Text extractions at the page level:
== == ==

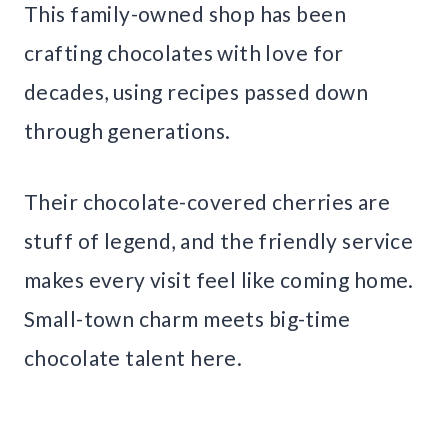
This family-owned shop has been
crafting chocolates with love for
decades, using recipes passed down
through generations.
Their chocolate-covered cherries are
stuff of legend, and the friendly service
makes every visit feel like coming home.
Small-town charm meets big-time
chocolate talent here.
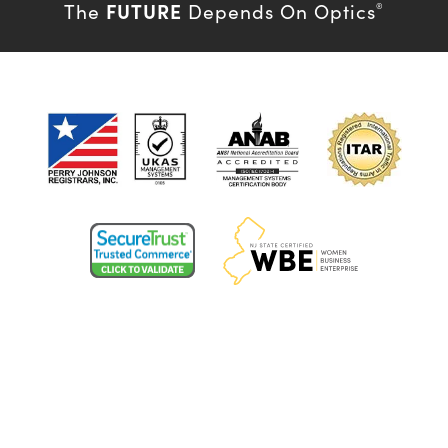
FUTURE
The
Depends On Optics
®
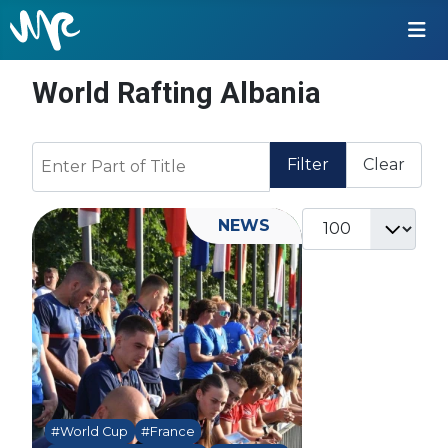
World Rafting Albania
Enter Part of Title
Filter
Clear
Display #
NEWS
#World Cup
#France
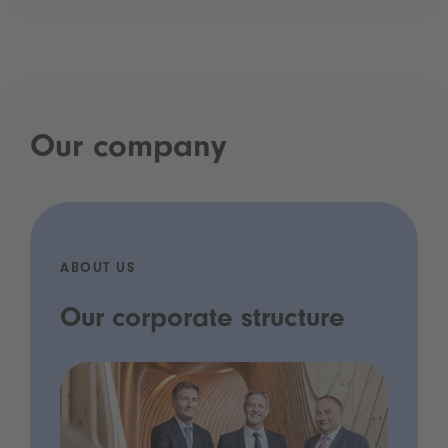
Our company
ABOUT US
Our corporate structure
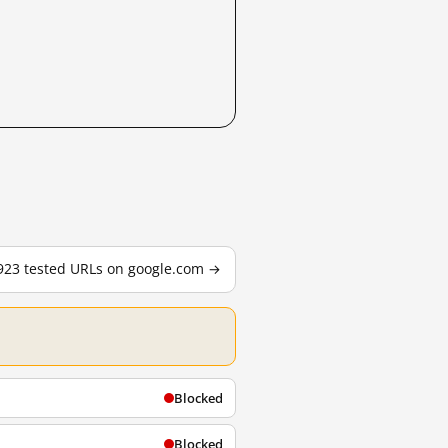
,923 tested URLs on google.com →
Blocked
Blocked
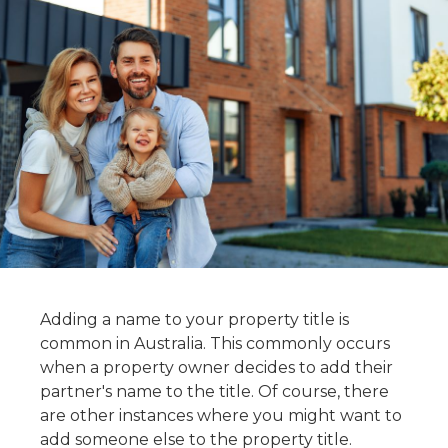
Adding a name to your property title is
common in Australia. This commonly occurs
when a property owner decides to add their
partner's name to the title. Of course, there
are other instances where you might want to
add someone else to the property title.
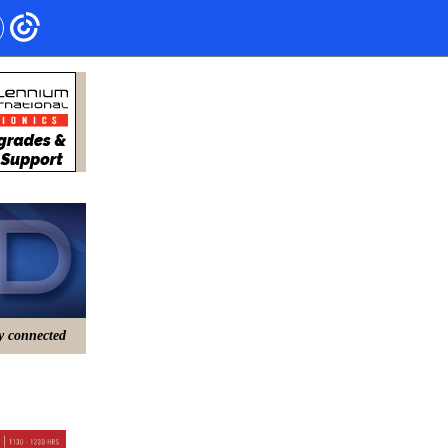
ry connected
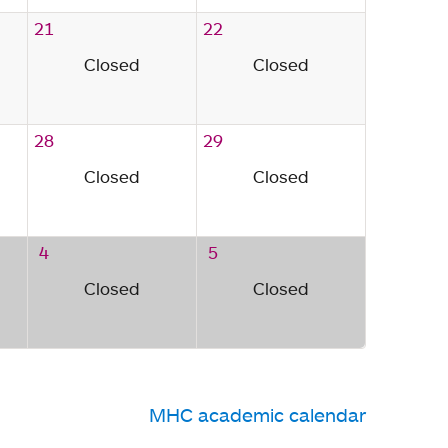
21
22
Closed
Closed
28
29
Closed
Closed
4
5
Closed
Closed
MHC academic calendar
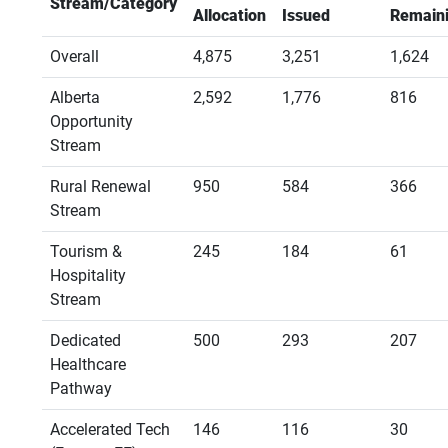
Stream/Category
Allocation
Issued
Remain
Overall
4,875
3,251
1,624
Alberta
2,592
1,776
816
Opportunity
Stream
Rural Renewal
950
584
366
Stream
Tourism &
245
184
61
Hospitality
Stream
Dedicated
500
293
207
Healthcare
Pathway
Accelerated Tech
146
116
30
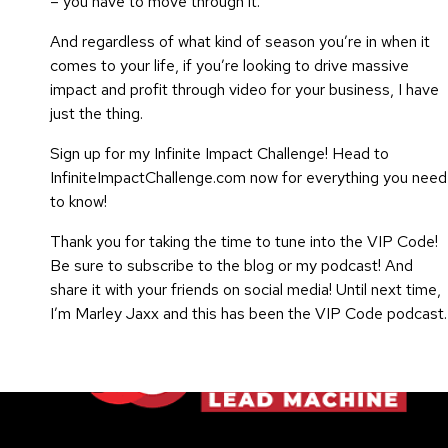
– you have to move through it.
And regardless of what kind of season you’re in when it
comes to your life, if you’re looking to drive massive
impact and profit through video for your business, I have
just the thing.
Sign up for my Infinite Impact Challenge! Head to
InfiniteImpactChallenge.com now for everything you need
to know!
Thank you for taking the time to tune into the VIP Code!
Be sure to subscribe to the blog or my podcast! And
share it with your friends on social media!
Until next time,
I’m Marley Jaxx and this has been the VIP Code podcast.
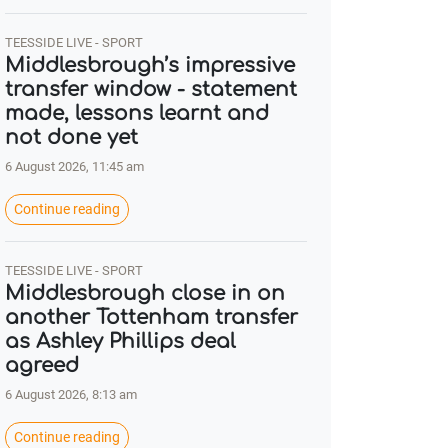
TEESSIDE LIVE - SPORT
Middlesbrough’s impressive
transfer window - statement
made, lessons learnt and
not done yet
6 August 2026, 11:45 am
Continue reading
TEESSIDE LIVE - SPORT
Middlesbrough close in on
another Tottenham transfer
as Ashley Phillips deal
agreed
6 August 2026, 8:13 am
Continue reading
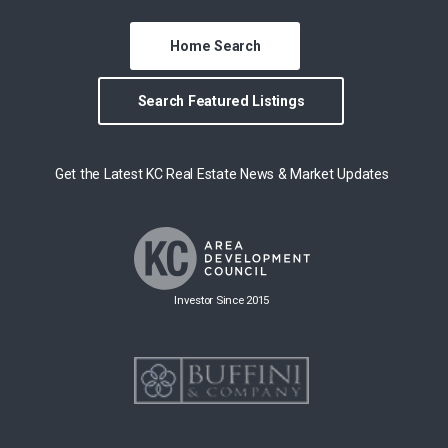
Home Search
Search Featured Listings
Get the Latest KC Real Estate News & Market Updates
Investor Since 2015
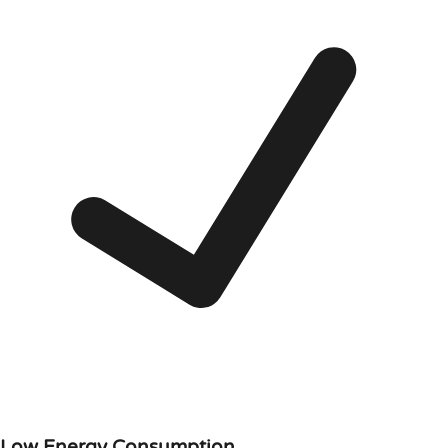
Low Energy Consumption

== == ==

- Your instructions -
Copy the lines of the records exactly, starting at the line that contains "Our company" and ending at the line that contains "MHC academic calendar", with both of those lines included. Leave the picture markers out of your copy.

- Answer area -
Our company
ABOUT US
Our corporate structure
,923 tested URLs on google.com →
Blocked
Blocked
Adding a name to your property title is
common in Australia. This commonly occurs
when a property owner decides to add their
partner's name to the title. Of course, there
are other instances where you might want to
add someone else to the property title.
ry connected
21
22
Closed
Closed
28
29
Closed
Closed
4
5
Closed
Closed
MHC academic calendar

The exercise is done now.